WORK TASK | List every line in this data where the string "Medical" occurs.

Records contained in a dataset |
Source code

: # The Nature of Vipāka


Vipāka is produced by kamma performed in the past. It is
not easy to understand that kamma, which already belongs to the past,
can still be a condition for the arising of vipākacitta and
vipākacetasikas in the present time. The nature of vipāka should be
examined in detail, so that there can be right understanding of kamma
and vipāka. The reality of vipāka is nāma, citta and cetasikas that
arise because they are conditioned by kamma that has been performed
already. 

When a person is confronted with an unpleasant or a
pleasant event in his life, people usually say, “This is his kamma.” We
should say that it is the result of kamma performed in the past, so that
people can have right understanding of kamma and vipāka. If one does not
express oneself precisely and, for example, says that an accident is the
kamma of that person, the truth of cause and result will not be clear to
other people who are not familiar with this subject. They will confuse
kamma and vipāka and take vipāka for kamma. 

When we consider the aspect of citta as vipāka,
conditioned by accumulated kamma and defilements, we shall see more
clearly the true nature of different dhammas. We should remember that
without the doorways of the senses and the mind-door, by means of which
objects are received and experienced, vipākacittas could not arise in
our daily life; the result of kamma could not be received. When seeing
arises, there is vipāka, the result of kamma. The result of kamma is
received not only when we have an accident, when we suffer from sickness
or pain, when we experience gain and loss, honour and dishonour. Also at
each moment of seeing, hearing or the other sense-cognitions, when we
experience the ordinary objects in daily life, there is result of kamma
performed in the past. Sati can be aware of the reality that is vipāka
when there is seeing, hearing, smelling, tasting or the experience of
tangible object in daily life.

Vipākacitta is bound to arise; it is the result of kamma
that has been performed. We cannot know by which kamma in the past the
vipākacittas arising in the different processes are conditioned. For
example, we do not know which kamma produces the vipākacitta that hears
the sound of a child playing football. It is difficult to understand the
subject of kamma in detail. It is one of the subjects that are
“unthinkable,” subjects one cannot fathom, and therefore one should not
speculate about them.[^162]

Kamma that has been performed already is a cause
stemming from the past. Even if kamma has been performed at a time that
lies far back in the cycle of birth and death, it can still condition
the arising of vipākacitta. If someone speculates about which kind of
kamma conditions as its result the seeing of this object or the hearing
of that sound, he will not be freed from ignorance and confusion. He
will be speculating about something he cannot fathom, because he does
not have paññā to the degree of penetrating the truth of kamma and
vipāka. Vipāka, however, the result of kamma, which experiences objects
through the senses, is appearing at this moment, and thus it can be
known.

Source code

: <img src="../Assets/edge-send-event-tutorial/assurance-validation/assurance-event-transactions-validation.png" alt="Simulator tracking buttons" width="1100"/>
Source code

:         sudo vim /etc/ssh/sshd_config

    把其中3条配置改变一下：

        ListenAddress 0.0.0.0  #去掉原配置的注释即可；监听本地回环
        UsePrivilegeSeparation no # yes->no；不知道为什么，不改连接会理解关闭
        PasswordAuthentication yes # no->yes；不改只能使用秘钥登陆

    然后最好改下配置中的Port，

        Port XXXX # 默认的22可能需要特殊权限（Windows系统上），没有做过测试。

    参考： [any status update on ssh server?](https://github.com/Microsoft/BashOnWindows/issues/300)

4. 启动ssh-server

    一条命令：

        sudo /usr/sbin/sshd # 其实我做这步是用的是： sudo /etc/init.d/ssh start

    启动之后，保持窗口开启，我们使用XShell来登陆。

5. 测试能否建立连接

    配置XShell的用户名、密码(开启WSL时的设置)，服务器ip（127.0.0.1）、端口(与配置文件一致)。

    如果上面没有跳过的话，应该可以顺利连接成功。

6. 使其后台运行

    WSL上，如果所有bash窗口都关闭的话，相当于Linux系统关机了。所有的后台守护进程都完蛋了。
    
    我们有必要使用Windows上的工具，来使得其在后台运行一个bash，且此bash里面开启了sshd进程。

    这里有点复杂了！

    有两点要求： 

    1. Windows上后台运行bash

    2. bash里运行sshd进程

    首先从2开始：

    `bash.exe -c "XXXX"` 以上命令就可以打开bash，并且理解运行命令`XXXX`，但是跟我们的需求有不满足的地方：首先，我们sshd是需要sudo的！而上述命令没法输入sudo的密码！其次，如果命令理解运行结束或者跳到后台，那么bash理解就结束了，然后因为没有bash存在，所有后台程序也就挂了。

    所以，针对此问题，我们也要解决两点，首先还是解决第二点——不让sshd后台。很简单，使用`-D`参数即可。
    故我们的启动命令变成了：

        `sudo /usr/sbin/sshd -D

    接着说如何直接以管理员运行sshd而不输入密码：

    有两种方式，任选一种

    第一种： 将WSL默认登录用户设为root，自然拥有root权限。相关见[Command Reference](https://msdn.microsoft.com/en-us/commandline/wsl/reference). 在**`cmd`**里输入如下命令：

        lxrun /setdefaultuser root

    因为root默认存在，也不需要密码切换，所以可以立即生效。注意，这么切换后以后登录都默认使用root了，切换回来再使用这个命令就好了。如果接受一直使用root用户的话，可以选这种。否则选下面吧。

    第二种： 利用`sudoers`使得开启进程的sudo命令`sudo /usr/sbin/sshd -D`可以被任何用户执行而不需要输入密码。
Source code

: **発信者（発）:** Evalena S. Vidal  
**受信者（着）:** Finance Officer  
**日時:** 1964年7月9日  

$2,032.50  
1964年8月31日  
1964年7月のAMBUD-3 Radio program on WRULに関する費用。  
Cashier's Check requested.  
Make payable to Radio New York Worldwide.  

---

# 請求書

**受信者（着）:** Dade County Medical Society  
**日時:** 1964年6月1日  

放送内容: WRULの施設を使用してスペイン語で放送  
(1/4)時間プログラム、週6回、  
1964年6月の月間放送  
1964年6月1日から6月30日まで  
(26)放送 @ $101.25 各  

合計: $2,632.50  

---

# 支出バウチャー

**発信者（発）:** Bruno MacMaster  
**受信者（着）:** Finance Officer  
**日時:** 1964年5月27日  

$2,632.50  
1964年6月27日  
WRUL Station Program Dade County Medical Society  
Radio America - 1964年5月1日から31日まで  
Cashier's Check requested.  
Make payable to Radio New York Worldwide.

RESULT FOR THIS EXERCISE |
**受信者（着）:** Dade County Medical Society  
WRUL Station Program Dade County Medical Society  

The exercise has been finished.